9 Responses to “Sex, Drugs and Rocky Road”

  1. I couldn’t agree more about the need for open discussion to begin between parents and children on every topic you’ve named. Unfortunately, parents refuse to address the subject matter and it falls to the educational environment. Again, due to funding and any number of other reasons, children are not taught at all and that’s where I see the ‘the school of hard knocks’ take control.
    We live in a school district where students cannot fail a grade or be held back a year (even at the parent’s request). This seems to be a set-uo for certain societal failure.

  2. learningisthereward March 17, 2014 at 11:21 pm #

    Absolutely! As a teacher of pregnant and parenting teen girls, I know well the pull of these three topics. My students obviously have engaged in sexual activity, and many have past histories of drug use or suicide attempts. Each of them is seeking love, and teens often confuse sex with love. Interestingly enough, many of my students say that getting pregnant saved their lives. They stopped abusing drugs and alcohol or stopped contemplating suicide because they had someone else’s needs to think about. We discuss all these topics honestly in and out of class, but I’m never sure how effective it is. They are distracted by pregnancy and parenting, and there is content to teach, end of instruction tests to pass, etc.
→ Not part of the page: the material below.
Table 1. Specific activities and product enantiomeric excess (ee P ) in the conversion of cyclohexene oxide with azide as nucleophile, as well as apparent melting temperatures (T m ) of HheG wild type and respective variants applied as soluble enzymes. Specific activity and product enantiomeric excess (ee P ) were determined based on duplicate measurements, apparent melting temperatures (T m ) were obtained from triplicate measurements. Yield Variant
  3. avwalters March 18, 2014 at 12:46 am #

    I agree with all you’ve said. However, I think that, before middle school there’s another important skill that the schools probably should address–interpersonal negotiations. (Even pre-school isn’t too early.) If children can be taught to communicate honestly and negotiate fairly, we’d be well ahead of the game in the later issues of sex, drugs and rocky-road. You’d think such a thing would be taught in the home–but then I survey all the dysfunctional families, and I see how it is we got to here. So, first lets teach them the essential function of humanity (and the vocabulary they need to go with it) and they’ll be in much better stead to wrestle with those big issues, later.

  4. momshieb March 18, 2014 at 12:46 am #

    And as a teacher of young children (10 and 11), I wish that we could be more open and honest about all of this with the kids. I see them beginning to feel those attractions, and I have no means of talking with them about it all.

  5. LG March 18, 2014 at 4:07 am #

    Fantastic analysis. Thank you for a thought provoking read. If you think sex, drugs and desire are not discussed in the West, in the East, it is conveniently pushed under the carpet. Great read.

  6. onnovocks March 18, 2014 at 8:30 am #

    I’m only allowed to use the like button once, so here are the other 4: like, like, like,like. 5/5. 🙂

  7. AnElephantCant March 18, 2014 at 2:10 pm #

    AnElephantCant dispute any of this
    Although he can’t talk about hard drugs or sex
    But there are no ifs and buts
    When it comes to peanuts
    The Rocky Road that leaves AnElephant all wrecked

    Great post, sir.

  8. brucethomasw March 18, 2014 at 3:17 pm #

    Great post – gives one pause for reflection.

  9. Barbara Backer-Gray March 18, 2014 at 6:05 pm #

    Great post!

    I would argue, though, that Sex, Drugs and Rocky Road don’t start when we’re teenagers. If you broaden Sex, Drugs and Rocky Road to Affection, Safety and the Need to Feel Worthy, they start affecting you the moment you’re born. I know that my strengths and weaknesses were pretty much established by the time I was, oh, say, eight. Looking back, like your post is making me do, I’d say that my personality and my experiences by the age of eight have determined my relationship with Sex, Drugs and Rocky Road from the beginning to the present day.

    That’s not to say, though, that we shouldn’t address these issues with out teenagers. Definitely. But I think we have to start thinking about these things in broader terms and from the moment we become parents. We have to ask ourselves how we want our kids to be in the world and what that means we, as parents, need to do from day one and what we, as teachers, need to do from the first day of preschool.